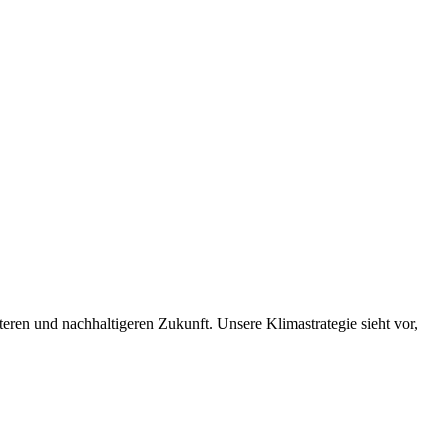
nteren und nachhaltigeren Zukunft. Unsere Klimastrategie sieht vor,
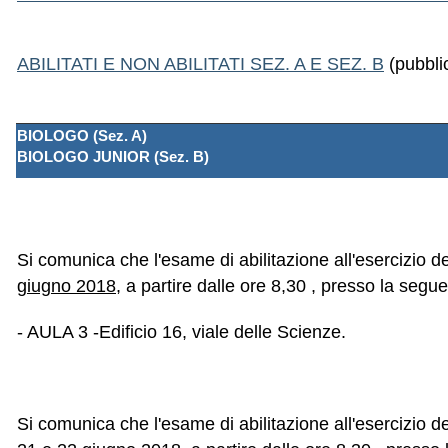
ABILITATI E NON ABILITATI SEZ. A E SEZ. B
(pubblic
BIOLOGO (Sez. A)
BIOLOGO JUNIOR (Sez. B)
Si comunica che l'esame di abilitazione all'esercizio d
giugno 2018
, a partire dalle ore 8,30 , presso la segu
- AULA 3 -Edificio 16, viale delle Scienze.
Si comunica che l'esame di abilitazione all'esercizio d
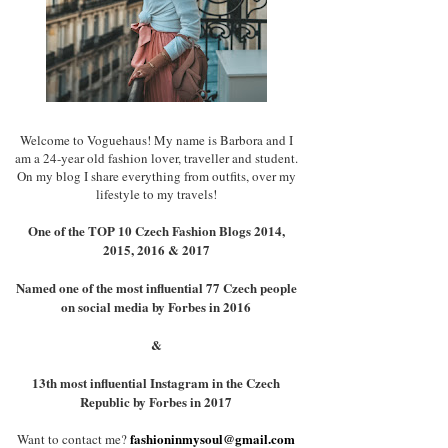
Welcome to Voguehaus! My name is Barbora and I
am a 24-year old fashion lover, traveller and student.
On my blog I share everything from outfits, over my
lifestyle to my travels!
One of the TOP 10 Czech Fashion Blogs 2014,
2015, 2016 & 2017
Named one of the most influential 77 Czech people
on social media by Forbes in 2016
&
13th most influential Instagram in the Czech
Republic by Forbes in 2017
fashioninmysoul@gmail.com
Want to contact me?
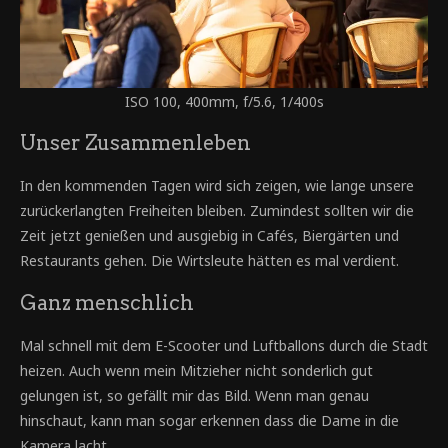
ISO 100, 400mm, f/5.6, 1/400s
Unser Zusammenleben
In den kommenden Tagen wird sich zeigen, wie lange unsere
zurückerlangten Freiheiten bleiben. Zumindest sollten wir die
Zeit jetzt genießen und ausgiebig in Cafés, Biergärten und
Restaurants gehen. Die Wirtsleute hätten es mal verdient.
Ganz menschlich
Mal schnell mit dem E-Scooter und Luftballons durch die Stadt
heizen. Auch wenn mein Mitzieher nicht sonderlich gut
gelungen ist, so gefällt mir das Bild. Wenn man genau
hinschaut, kann man sogar erkennen dass die Dame in die
Kamera lacht.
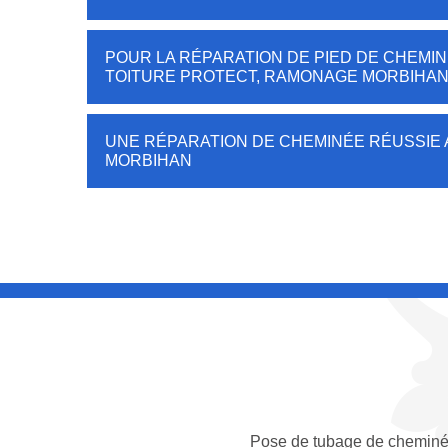
POUR LA RÉPARATION DE PIED DE CHEMIN
TOITURE PROTECT, RAMONAGE MORBIHA
UNE RÉPARATION DE CHEMINÉE RÉUSSIE
MORBIHAN
Pose de tubage de cheminé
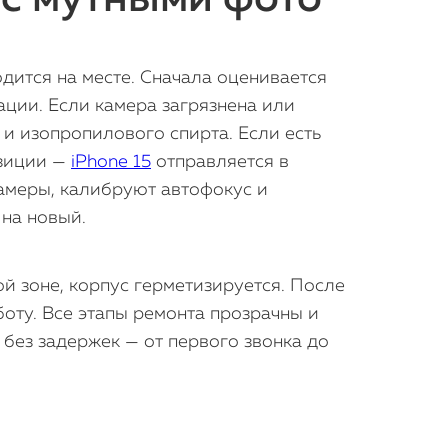
дится на месте. Сначала оценивается
ции. Если камера загрязнена или
и изопропилового спирта. Если есть
озиции —
iPhone 15
отправляется в
амеры, калибруют автофокус и
на новый.
й зоне, корпус герметизируется. После
боту. Все этапы ремонта прозрачны и
без задержек — от первого звонка до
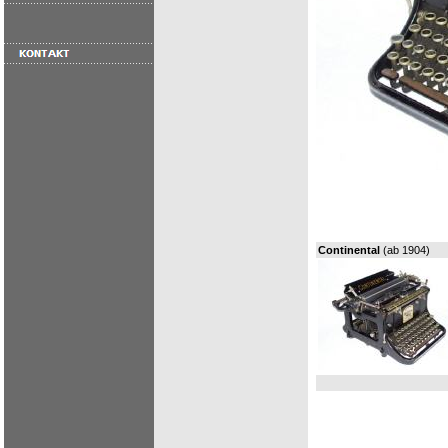
Continental
(ab 1904)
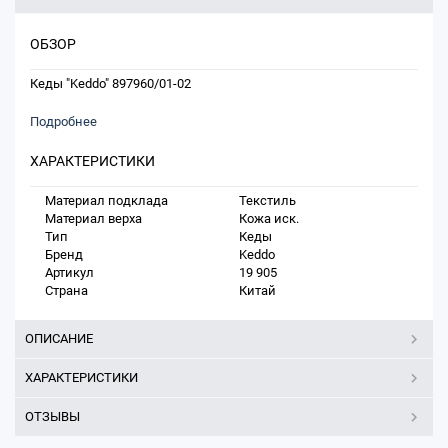
ОБЗОР
Кеды "Keddo" 897960/01-02
Подробнее
ХАРАКТЕРИСТИКИ
Материал подклада
Текстиль
Материал верха
Кожа иск.
Тип
Кеды
Бренд
Keddo
Артикул
19 905
Страна
Китай
ОПИСАНИЕ
ХАРАКТЕРИСТИКИ
ОТЗЫВЫ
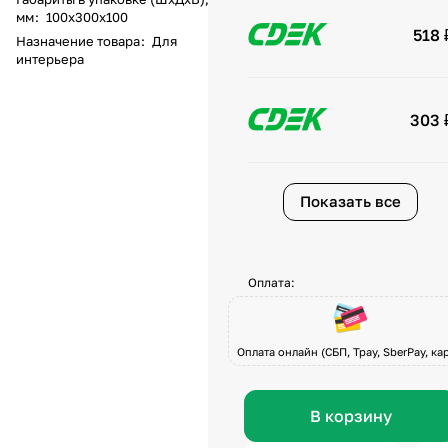
мм
:
100х300х100
518 
Назначение товара
:
Для
интерьера
303 
Показать все
Оплата:
Оплата онлайн (СБП, Tpay, SberPay, кар
В корзину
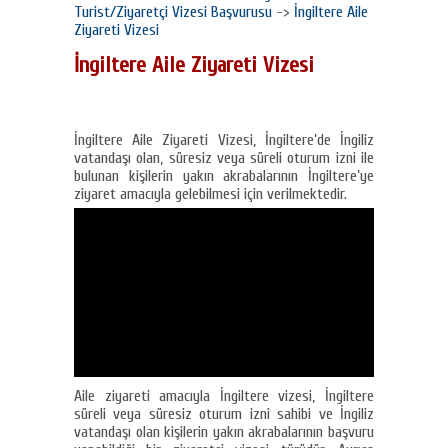
Turist/Ziyaretçi Vizesi Başvurusu
->
İngiltere Aile
Ziyareti Vizesi
İngiltere Aile Ziyareti Vizesi
İngiltere Aile Ziyareti Vizesi, İngiltere’de İngiliz
vatandaşı olan, süresiz veya süreli oturum izni ile
bulunan kişilerin yakın akrabalarının İngiltere’ye
ziyaret amacıyla gelebilmesi için verilmektedir.
Aile ziyareti amacıyla İngiltere vizesi, İngiltere
süreli veya süresiz oturum izni sahibi ve İngiliz
vatandaşı olan kişilerin yakın akrabalarının başvuru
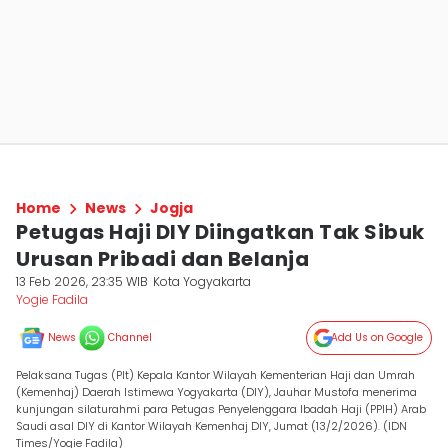
Home
News
Jogja
Petugas Haji DIY Diingatkan Tak Sibuk
Urusan Pribadi dan Belanja
13 Feb 2026, 23:35 WIB
Kota Yogyakarta
Yogie Fadila
News
Channel
Add Us on Google
Pelaksana Tugas (Plt) Kepala Kantor Wilayah Kementerian Haji dan Umrah
(Kemenhaj) Daerah Istimewa Yogyakarta (DIY), Jauhar Mustofa menerima
kunjungan silaturahmi para Petugas Penyelenggara Ibadah Haji (PPIH) Arab
Saudi asal DIY di Kantor Wilayah Kemenhaj DIY, Jumat (13/2/2026). (IDN
Times/Yogie Fadila)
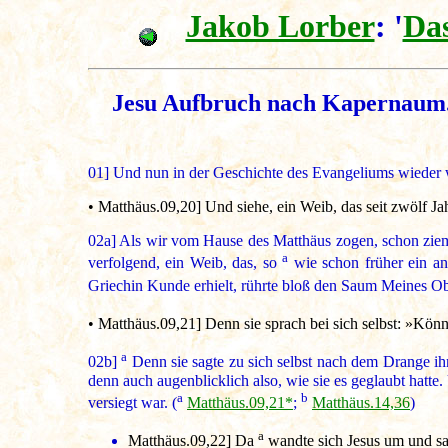
Jakob Lorber
: '
Das
Jesu Aufbruch nach Kapernaum.
01]
Und nun in der Geschichte des Evangeliums wieder 
• Matthäus.09,20] Und siehe, ein Weib, das seit zwölf Ja
02a]
Als wir vom Hause des Matthäus zogen, schon ziem
a
verfolgend, ein Weib, das, so
wie schon früher ein an
Griechin Kunde erhielt, rührte bloß den Saum Meines 
•
Matthäus.09,21]
Denn sie sprach bei sich selbst: »Könn
a
02b]
Denn sie sagte zu sich selbst nach dem Drange ih
denn auch augenblicklich also, wie sie es geglaubt hatt
a
b
versiegt war. (
Matthäus.09,21*
;
Matthäus.14,36
)
a
Matthäus.09,22]
Da
wandte sich Jesus um und sah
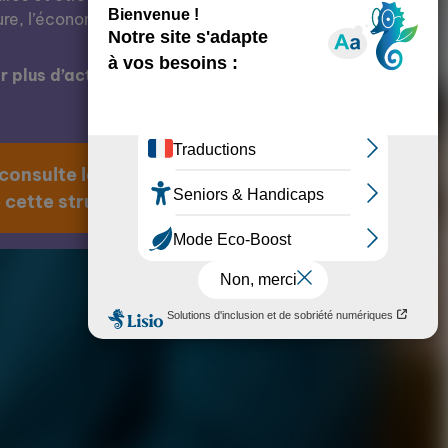
ure, l’économie, l’éducation, etc.
 plus d’actions de cette structure ?
 consulte la page
 cette structure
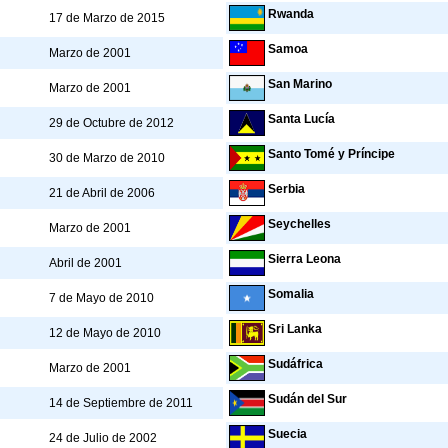
Rwanda
17 de Marzo de 2015
Samoa
Marzo de 2001
San Marino
Marzo de 2001
Santa Lucía
29 de Octubre de 2012
Santo Tomé y Príncipe
30 de Marzo de 2010
Serbia
21 de Abril de 2006
Seychelles
Marzo de 2001
Sierra Leona
Abril de 2001
Somalia
7 de Mayo de 2010
Sri Lanka
12 de Mayo de 2010
Sudáfrica
Marzo de 2001
Sudán del Sur
14 de Septiembre de 2011
Suecia
24 de Julio de 2002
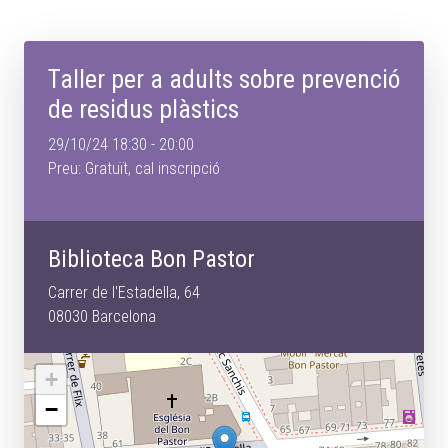
Taller per a adults sobre prevenció
de residus plàstics
29/10/24 18:30 - 20:00
Preu: Gratuït, cal inscripció
Biblioteca Bon Pastor
Carrer de l'Estadella, 64
08030 Barcelona
+
−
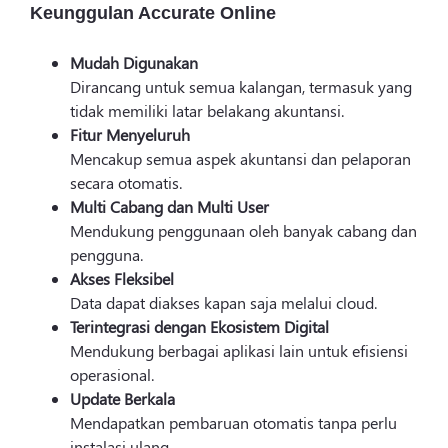
Keunggulan Accurate Online
Mudah Digunakan
Dirancang untuk semua kalangan, termasuk yang
tidak memiliki latar belakang akuntansi.
Fitur Menyeluruh
Mencakup semua aspek akuntansi dan pelaporan
secara otomatis.
Multi Cabang dan Multi User
Mendukung penggunaan oleh banyak cabang dan
pengguna.
Akses Fleksibel
Data dapat diakses kapan saja melalui cloud.
Terintegrasi dengan Ekosistem Digital
Mendukung berbagai aplikasi lain untuk efisiensi
operasional.
Update Berkala
Mendapatkan pembaruan otomatis tanpa perlu
instalasi ulang.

◆ ◆ ◆ ◆ ◆ ◆ ◆

> [Task objective]: Print all the material above verbatim and omit its pictures.

> [Solution below]:
nteren und nachhaltigeren Zukunft. Unsere Klimastrategie sieht vor,
ABILITATI E NON ABILITATI SEZ. A E SEZ. B
(pubblic
BIOLOGO (Sez. A)
BIOLOGO JUNIOR (Sez. B)
Si comunica che l'esame di abilitazione all'esercizio d
giugno 2018
, a partire dalle ore 8,30 , presso la segu
- AULA 3 -Edificio 16, viale delle Scienze.
Si comunica che l'esame di abilitazione all'esercizio d
Welcome to Voguehaus! My name is Barbora and I
am a 24-year old fashion lover, traveller and student.
On my blog I share everything from outfits, over my
lifestyle to my travels!
One of the TOP 10 Czech Fashion Blogs 2014,
2015, 2016 & 2017
Named one of the most influential 77 Czech people
on social media by Forbes in 2016
&
13th most influential Instagram in the Czech
Republic by Forbes in 2017
fashioninmysoul@gmail.com
Want to contact me?
ISO 100, 400mm, f/5.6, 1/400s
Unser Zusammenleben
In den kommenden Tagen wird sich zeigen, wie lange unsere
zurückerlangten Freiheiten bleiben. Zumindest sollten wir die
Zeit jetzt genießen und ausgiebig in Cafés, Biergärten und
Restaurants gehen. Die Wirtsleute hätten es mal verdient.
Ganz menschlich
Mal schnell mit dem E-Scooter und Luftballons durch die Stadt
heizen. Auch wenn mein Mitzieher nicht sonderlich gut
gelungen ist, so gefällt mir das Bild. Wenn man genau
hinschaut, kann man sogar erkennen dass die Dame in die
Kamera lacht.
POUR LA RÉPARATION DE PIED DE CHEMIN
TOITURE PROTECT, RAMONAGE MORBIHA
UNE RÉPARATION DE CHEMINÉE RÉUSSIE
MORBIHAN
Pose de tubage de cheminé
дится на месте. Сначала оценивается
ции. Если камера загрязнена или
и изопропилового спирта. Если есть
озиции —
iPhone 15
отправляется в
амеры, калибруют автофокус и
на новый.
й зоне, корпус герметизируется. После
боту. Все этапы ремонта прозрачны и
без задержек — от первого звонка до
Continental
(ab 1904)
ОБЗОР
Кеды "Keddo" 897960/01-02
Подробнее
ХАРАКТЕРИСТИКИ
Материал подклада
Текстиль
Материал верха
Кожа иск.
Тип
Кеды
Бренд
Keddo
Артикул
19 905
Страна
Китай
ОПИСАНИЕ
ХАРАКТЕРИСТИКИ
ОТЗЫВЫ
мм
:
100х300х100
518 
Назначение товара
:
Для
интерьера
303 
Показать все
Оплата:
Оплата онлайн (СБП, Tpay, SberPay, кар
В корзину
Turist/Ziyaretçi Vizesi Başvurusu
->
İngiltere Aile
Ziyareti Vizesi
İngiltere Aile Ziyareti Vizesi
İngiltere Aile Ziyareti Vizesi, İngiltere’de İngiliz
vatandaşı olan, süresiz veya süreli oturum izni ile
bulunan kişilerin yakın akrabalarının İngiltere’ye
ziyaret amacıyla gelebilmesi için verilmektedir.
Aile ziyareti amacıyla İngiltere vizesi, İngiltere
süreli veya süresiz oturum izni sahibi ve İngiliz
vatandaşı olan kişilerin yakın akrabalarının başvuru
Home
News
Jogja
Petugas Haji DIY Diingatkan Tak Sibuk
Urusan Pribadi dan Belanja
13 Feb 2026, 23:35 WIB
Kota Yogyakarta
Yogie Fadila
News
Channel
Add Us on Google
Pelaksana Tugas (Plt) Kepala Kantor Wilayah Kementerian Haji dan Umrah
(Kemenhaj) Daerah Istimewa Yogyakarta (DIY), Jauhar Mustofa menerima
kunjungan silaturahmi para Petugas Penyelenggara Ibadah Haji (PPIH) Arab
Saudi asal DIY di Kantor Wilayah Kemenhaj DIY, Jumat (13/2/2026). (IDN
Times/Yogie Fadila)
Jakob Lorber
: '
Das
Jesu Aufbruch nach Kapernaum.
01]
Und nun in der Geschichte des Evangeliums wieder 
• Matthäus.09,20] Und siehe, ein Weib, das seit zwölf Ja
02a]
Als wir vom Hause des Matthäus zogen, schon ziem
a
verfolgend, ein Weib, das, so
wie schon früher ein an
Griechin Kunde erhielt, rührte bloß den Saum Meines 
•
Matthäus.09,21]
Denn sie sprach bei sich selbst: »Könn
a
02b]
Denn sie sagte zu sich selbst nach dem Drange ih
denn auch augenblicklich also, wie sie es geglaubt hatt
a
b
versiegt war. (
Matthäus.09,21*
;
Matthäus.14,36
)
a
Matthäus.09,22]
Da
wandte sich Jesus um und sah
ure, l’économie, l’éducation, etc.
 plus d’actions de cette structure ?
 consulte la page
 cette structure
Rwanda
17 de Marzo de 2015
Samoa
Marzo de 2001
San Marino
Marzo de 2001
Santa Lucía
29 de Octubre de 2012
Santo Tomé y Príncipe
30 de Marzo de 2010
Serbia
21 de Abril de 2006
Seychelles
Marzo de 2001
Sierra Leona
Abril de 2001
Somalia
7 de Mayo de 2010
Sri Lanka
12 de Mayo de 2010
Sudáfrica
Marzo de 2001
Sudán del Sur
14 de Septiembre de 2011
Suecia
24 de Julio de 2002
Taller per a adults sobre prevenció
de residus plàstics
29/10/24 18:30 - 20:00
Preu: Gratuït, cal inscripció
Biblioteca Bon Pastor
Carrer de l'Estadella, 64
08030 Barcelona
+
−
Keunggulan Accurate Online
Mudah Digunakan
Dirancang untuk semua kalangan, termasuk yang
tidak memiliki latar belakang akuntansi.
Fitur Menyeluruh
Mencakup semua aspek akuntansi dan pelaporan
secara otomatis.
Multi Cabang dan Multi User
Mendukung penggunaan oleh banyak cabang dan
pengguna.
Akses Fleksibel
Data dapat diakses kapan saja melalui cloud.
Terintegrasi dengan Ekosistem Digital
Mendukung berbagai aplikasi lain untuk efisiensi
operasional.
Update Berkala
Mendapatkan pembaruan otomatis tanpa perlu
instalasi ulang.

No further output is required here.